The mobile phones of at least five French ministers and a diplomatic advisor to President Emmanuel Macron were infected by the Israeli-made Pegasus spyware, sources told AFP on Friday, confirming a report by the Mediapart investigative website.
French security services detected the software while inspecting the phones, with the intrusions believed to have taken place in 2019 and 2020, according to the report from Mediapart on Friday.
Pegasus, made by the Israeli firm NSO Group, can switch on a phone’s camera or microphone and harvest its data, and was at the center of a storm in July after a list of about 50,000 potential surveillance targets worldwide was leaked to the media.
The media consortium behind the revelations, including The Washington Post, The Guardian and France’s Le Monde, reported at the time that one of Macron’s phone numbers and those of many French cabinet ministers were on the leaked list of potential targets.
French authorities declined to comment on Friday.
The five ministers targeted are Education Minister Jean-Michel Blanquer, Territorial Cohesion Minister Jacqueline Gourault, Agriculture Minister Julien Denormandie, Housing Minister Emmanuelle Wargon and Overseas Territories Minister Sebastien Lecornu, Mediapart said.
Two French sources with knowledge of the investigation confirmed the veracity of the report, while asking not to be identified by name because they were not authorized to speak to the media.
“My phone is one of those checked out by the national IT systems security agency, but I haven’t yet heard anything about the investigation so I cannot comment at this stage,” Wargon told the L’Opinion website Friday.
One of her aides told AFP that “the minister doesn’t have access to any state secrets, so we can’t really see the point of spying on her.”
In July, Le Monde reported that evidence of an attempted hacking was found on the phone of the former environment minister and close Macron ally Francois de Rugy, with the attempt allegedly originating in Morocco.

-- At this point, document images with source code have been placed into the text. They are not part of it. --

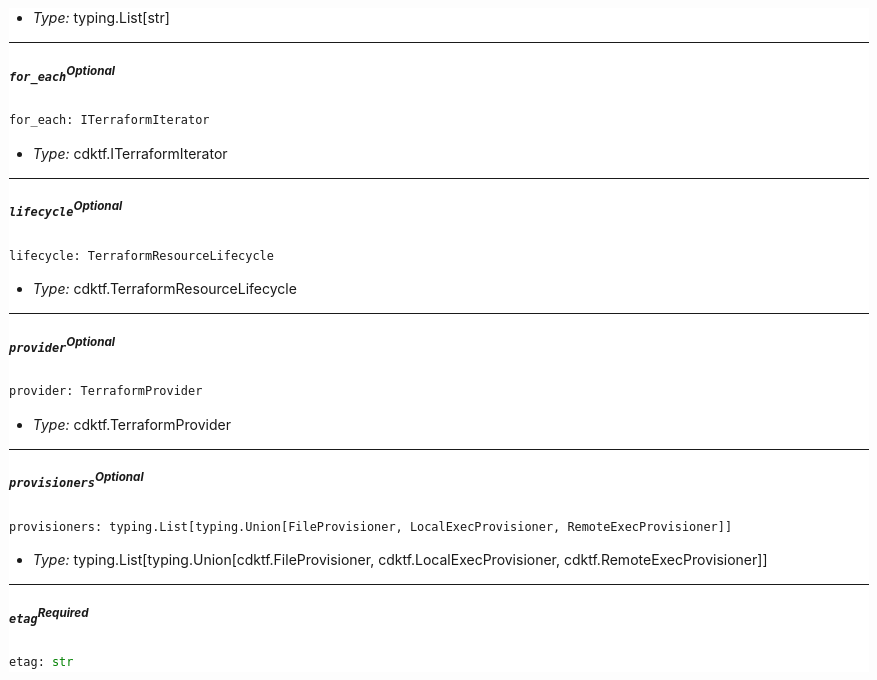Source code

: - *Type:* typing.List[str]

---

##### `for_each`<sup>Optional</sup> <a name="for_each" id="@cdktf/provider-github.teamRepository.TeamRepository.property.forEach"></a>

```python
for_each: ITerraformIterator
```

- *Type:* cdktf.ITerraformIterator

---

##### `lifecycle`<sup>Optional</sup> <a name="lifecycle" id="@cdktf/provider-github.teamRepository.TeamRepository.property.lifecycle"></a>

```python
lifecycle: TerraformResourceLifecycle
```

- *Type:* cdktf.TerraformResourceLifecycle

---

##### `provider`<sup>Optional</sup> <a name="provider" id="@cdktf/provider-github.teamRepository.TeamRepository.property.provider"></a>

```python
provider: TerraformProvider
```

- *Type:* cdktf.TerraformProvider

---

##### `provisioners`<sup>Optional</sup> <a name="provisioners" id="@cdktf/provider-github.teamRepository.TeamRepository.property.provisioners"></a>

```python
provisioners: typing.List[typing.Union[FileProvisioner, LocalExecProvisioner, RemoteExecProvisioner]]
```

- *Type:* typing.List[typing.Union[cdktf.FileProvisioner, cdktf.LocalExecProvisioner, cdktf.RemoteExecProvisioner]]

---

##### `etag`<sup>Required</sup> <a name="etag" id="@cdktf/provider-github.teamRepository.TeamRepository.property.etag"></a>

```python
etag: str
```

Morocco’s intelligence services were also accused of being behind the hacking of journalists in France, but the kingdom’s government has denied the claims and launched legal action alleging defamation.

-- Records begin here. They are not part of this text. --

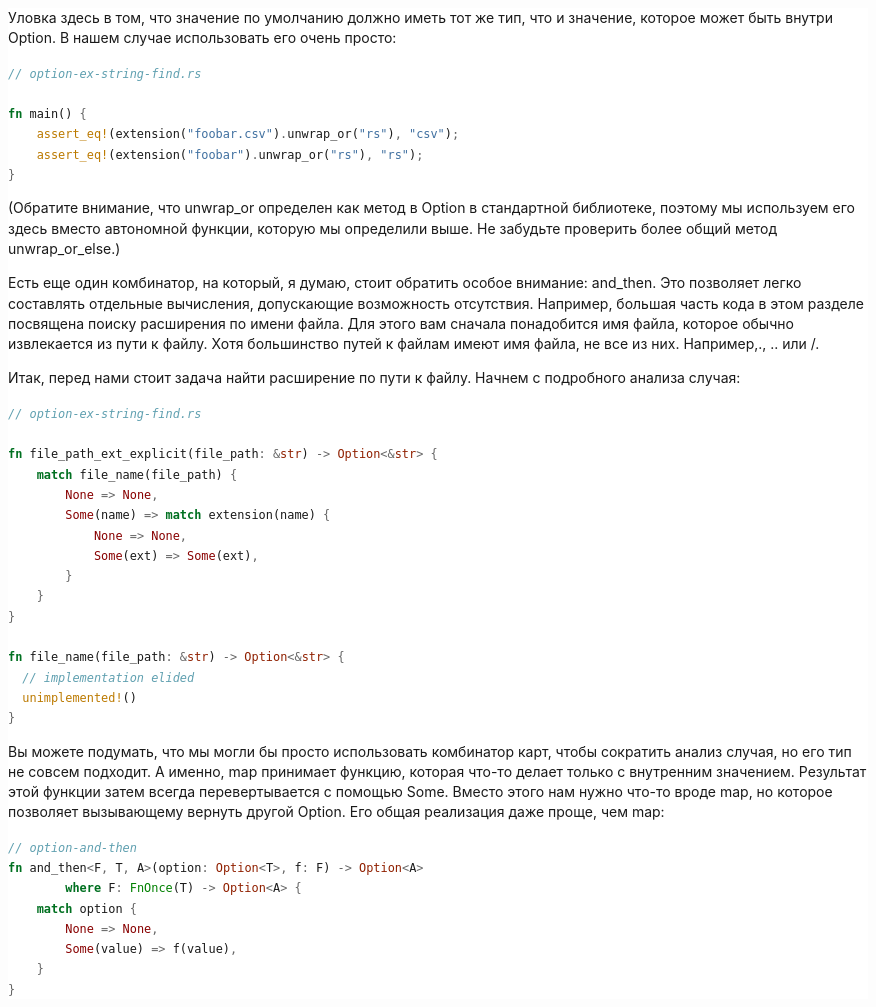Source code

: Уловка здесь в том, что значение по умолчанию должно иметь тот же тип, что и значение, которое может быть внутри Option<T>. В нашем случае использовать его очень просто: 

```rust
// option-ex-string-find.rs

fn main() {
    assert_eq!(extension("foobar.csv").unwrap_or("rs"), "csv");
    assert_eq!(extension("foobar").unwrap_or("rs"), "rs");
}
```

(Обратите внимание, что unwrap_or определен как метод в Option<T> в стандартной библиотеке, поэтому мы используем его здесь вместо автономной функции, которую мы определили выше. Не забудьте проверить более общий метод unwrap_or_else.)

Есть еще один комбинатор, на который, я думаю, стоит обратить особое внимание: and_then. Это позволяет легко составлять отдельные вычисления, допускающие возможность отсутствия. Например, большая часть кода в этом разделе посвящена поиску расширения по имени файла. Для этого вам сначала понадобится имя файла, которое обычно извлекается из пути к файлу. Хотя большинство путей к файлам имеют имя файла, не все из них. Например,., .. или /.

Итак, перед нами стоит задача найти расширение по пути к файлу. Начнем с подробного анализа случая: 

```rust
// option-ex-string-find.rs

fn file_path_ext_explicit(file_path: &str) -> Option<&str> {
    match file_name(file_path) {
        None => None,
        Some(name) => match extension(name) {
            None => None,
            Some(ext) => Some(ext),
        }
    }
}

fn file_name(file_path: &str) -> Option<&str> {
  // implementation elided
  unimplemented!()
}
```

Вы можете подумать, что мы могли бы просто использовать комбинатор карт, чтобы сократить анализ случая, но его тип не совсем подходит. А именно, map принимает функцию, которая что-то делает только с внутренним значением. Результат этой функции затем всегда перевертывается с помощью Some. Вместо этого нам нужно что-то вроде map, но которое позволяет вызывающему вернуть другой Option. Его общая реализация даже проще, чем map: 

```rust
// option-and-then
fn and_then<F, T, A>(option: Option<T>, f: F) -> Option<A>
        where F: FnOnce(T) -> Option<A> {
    match option {
        None => None,
        Some(value) => f(value),
    }
}
```

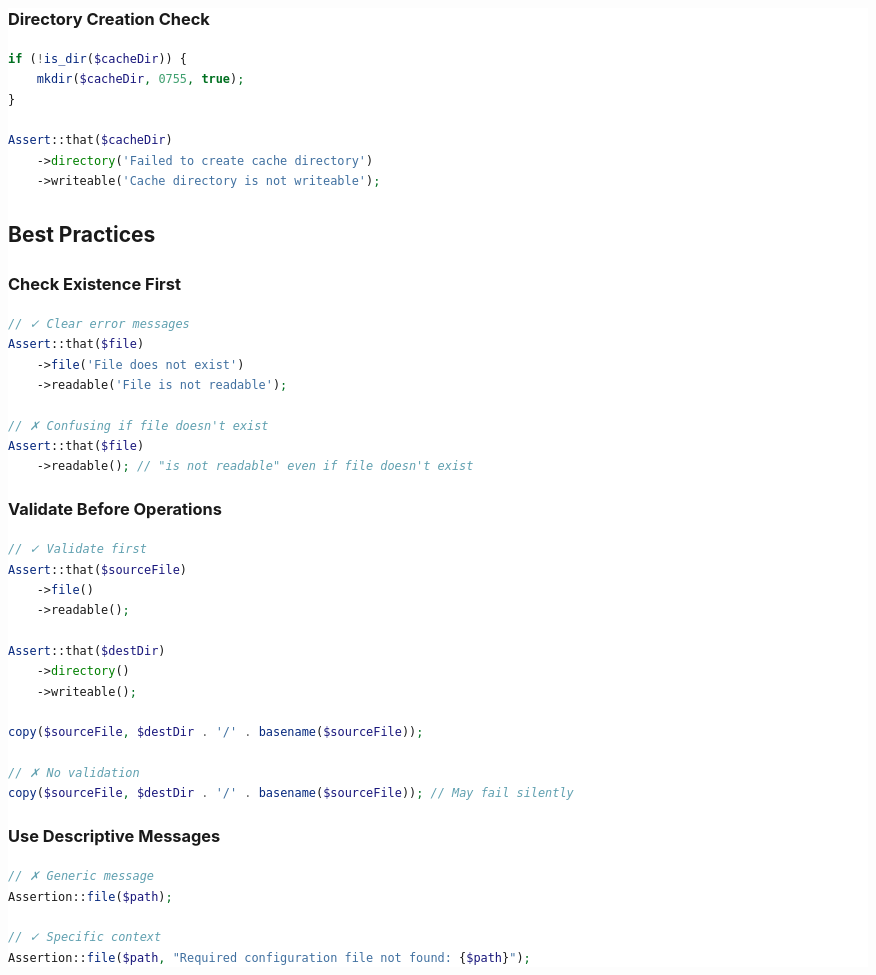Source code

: ### Directory Creation Check

```php
if (!is_dir($cacheDir)) {
    mkdir($cacheDir, 0755, true);
}

Assert::that($cacheDir)
    ->directory('Failed to create cache directory')
    ->writeable('Cache directory is not writeable');
```

## Best Practices

### Check Existence First

```php
// ✓ Clear error messages
Assert::that($file)
    ->file('File does not exist')
    ->readable('File is not readable');

// ✗ Confusing if file doesn't exist
Assert::that($file)
    ->readable(); // "is not readable" even if file doesn't exist
```

### Validate Before Operations

```php
// ✓ Validate first
Assert::that($sourceFile)
    ->file()
    ->readable();

Assert::that($destDir)
    ->directory()
    ->writeable();

copy($sourceFile, $destDir . '/' . basename($sourceFile));

// ✗ No validation
copy($sourceFile, $destDir . '/' . basename($sourceFile)); // May fail silently
```

### Use Descriptive Messages

```php
// ✗ Generic message
Assertion::file($path);

// ✓ Specific context
Assertion::file($path, "Required configuration file not found: {$path}");
```
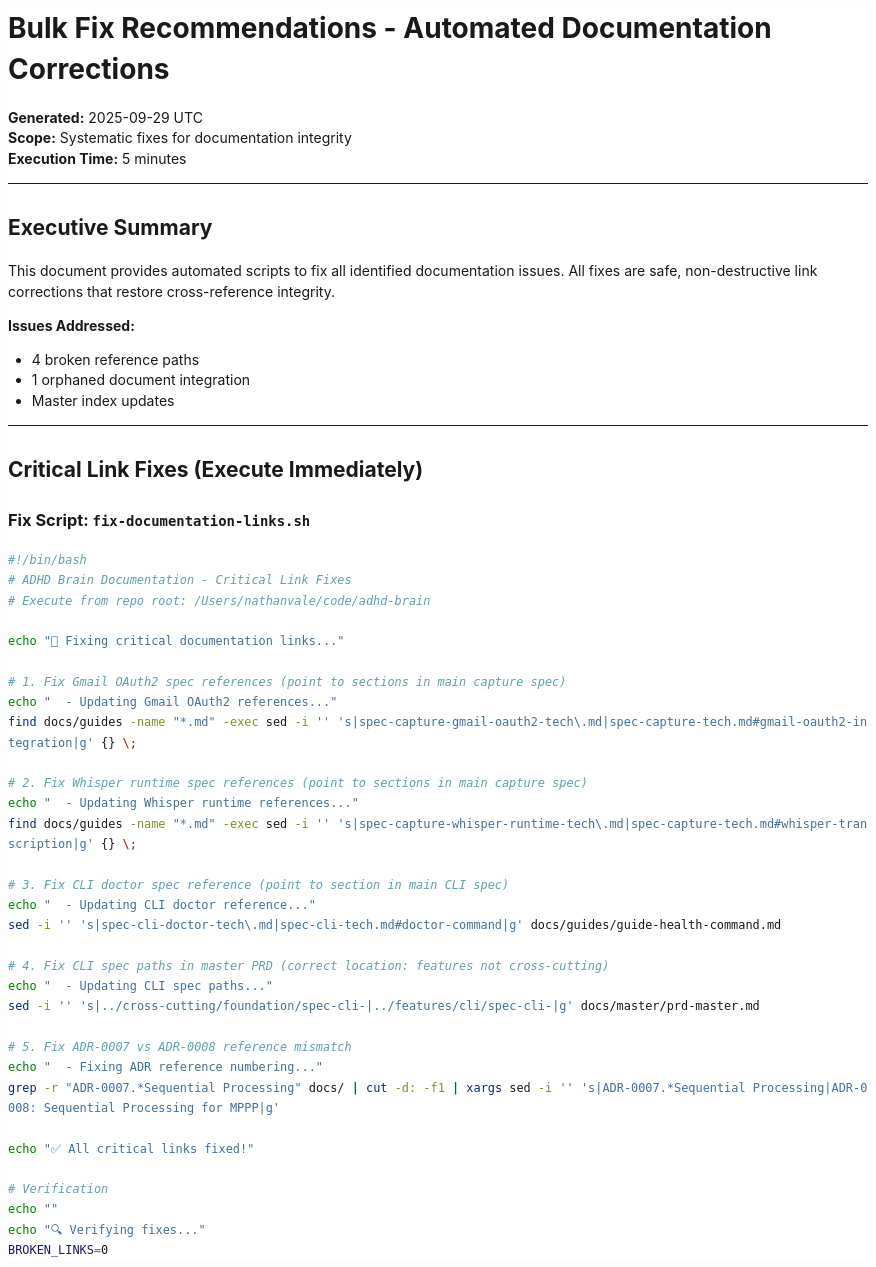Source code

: # Bulk Fix Recommendations - Automated Documentation Corrections

**Generated:** 2025-09-29 UTC  
**Scope:** Systematic fixes for documentation integrity  
**Execution Time:** 5 minutes

---

## Executive Summary

This document provides automated scripts to fix all identified documentation issues. All fixes are safe, non-destructive link corrections that restore cross-reference integrity.

**Issues Addressed:**
- 4 broken reference paths
- 1 orphaned document integration
- Master index updates

---

## Critical Link Fixes (Execute Immediately)

### Fix Script: `fix-documentation-links.sh`

```bash
#!/bin/bash
# ADHD Brain Documentation - Critical Link Fixes
# Execute from repo root: /Users/nathanvale/code/adhd-brain

echo "🔧 Fixing critical documentation links..."

# 1. Fix Gmail OAuth2 spec references (point to sections in main capture spec)
echo "  - Updating Gmail OAuth2 references..."
find docs/guides -name "*.md" -exec sed -i '' 's|spec-capture-gmail-oauth2-tech\.md|spec-capture-tech.md#gmail-oauth2-integration|g' {} \;

# 2. Fix Whisper runtime spec references (point to sections in main capture spec)
echo "  - Updating Whisper runtime references..."
find docs/guides -name "*.md" -exec sed -i '' 's|spec-capture-whisper-runtime-tech\.md|spec-capture-tech.md#whisper-transcription|g' {} \;

# 3. Fix CLI doctor spec reference (point to section in main CLI spec)
echo "  - Updating CLI doctor reference..."
sed -i '' 's|spec-cli-doctor-tech\.md|spec-cli-tech.md#doctor-command|g' docs/guides/guide-health-command.md

# 4. Fix CLI spec paths in master PRD (correct location: features not cross-cutting)
echo "  - Updating CLI spec paths..."
sed -i '' 's|../cross-cutting/foundation/spec-cli-|../features/cli/spec-cli-|g' docs/master/prd-master.md

# 5. Fix ADR-0007 vs ADR-0008 reference mismatch
echo "  - Fixing ADR reference numbering..."
grep -r "ADR-0007.*Sequential Processing" docs/ | cut -d: -f1 | xargs sed -i '' 's|ADR-0007.*Sequential Processing|ADR-0008: Sequential Processing for MPPP|g'

echo "✅ All critical links fixed!"

# Verification
echo ""
echo "🔍 Verifying fixes..."
BROKEN_LINKS=0
```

Macron reportedly called Prime Minister Naftali Bennett personally in July to make sure the Israeli government was properly looking into allegations involving the spyware.
Meanwhile, the Guardian reported Friday that new evidence suggested that the Israeli malware may have been used to target Emirati activist Alaa Al-Siddiq.

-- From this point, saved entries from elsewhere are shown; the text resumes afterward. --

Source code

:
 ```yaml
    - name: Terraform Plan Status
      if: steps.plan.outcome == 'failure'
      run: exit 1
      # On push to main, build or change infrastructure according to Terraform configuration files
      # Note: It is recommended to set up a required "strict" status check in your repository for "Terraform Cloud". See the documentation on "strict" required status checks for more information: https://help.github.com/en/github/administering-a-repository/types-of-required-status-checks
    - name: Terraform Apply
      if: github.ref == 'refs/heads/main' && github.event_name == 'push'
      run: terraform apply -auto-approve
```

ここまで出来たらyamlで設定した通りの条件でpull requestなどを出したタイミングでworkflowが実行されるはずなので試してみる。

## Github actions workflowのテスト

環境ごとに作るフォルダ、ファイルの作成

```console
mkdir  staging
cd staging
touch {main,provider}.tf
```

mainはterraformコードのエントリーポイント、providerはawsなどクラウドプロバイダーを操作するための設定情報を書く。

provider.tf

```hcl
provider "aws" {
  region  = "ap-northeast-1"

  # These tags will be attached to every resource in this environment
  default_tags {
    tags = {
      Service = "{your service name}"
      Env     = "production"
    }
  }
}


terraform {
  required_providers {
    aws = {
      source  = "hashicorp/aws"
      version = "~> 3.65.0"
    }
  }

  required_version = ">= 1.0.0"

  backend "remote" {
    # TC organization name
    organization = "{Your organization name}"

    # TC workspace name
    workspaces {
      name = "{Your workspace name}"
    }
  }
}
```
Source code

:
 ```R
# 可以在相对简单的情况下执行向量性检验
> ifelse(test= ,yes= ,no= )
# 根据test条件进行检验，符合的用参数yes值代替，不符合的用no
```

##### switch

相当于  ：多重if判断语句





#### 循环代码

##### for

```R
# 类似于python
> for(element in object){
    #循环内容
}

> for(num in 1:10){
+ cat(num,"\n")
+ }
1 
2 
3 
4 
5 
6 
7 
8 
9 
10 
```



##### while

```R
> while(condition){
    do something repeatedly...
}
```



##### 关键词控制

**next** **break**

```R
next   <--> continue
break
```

The phone of Al-Siddiq, who died earlier this year in a car crash British authorities have said is non-suspicious, was examined by researchers at Citizen Lab at the University of Toronto.
The activist was the executive director of ALQST, a non-profit advocating for human rights in the Middle East, including the UAE.
Researchers found that Al-Siddiq was probably hacked by a governmental client of the NSO Group, starting in 2015 when she lived in Qatar, up until 2020 while she was living in the United Kingdom.
She is now one of the first confirmed victims of a malware attack using Pegasus, the Guardian said.
NSO said in a statement to the Guardian: “As always, when we get credible information on an alleged misuse, we conduct a thorough investigation and act upon the findings.”
NSO has insisted that its software was intended for use only in fighting terrorism and other crimes, and the reported targeting list was not related to the company.
Earlier this month, Foreign Minister Yair Lapid played down criticism of Israel’s regulation of NSO Group but vowed to step up efforts to ensure the company’s controversial spyware doesn’t fall into the wrong hands.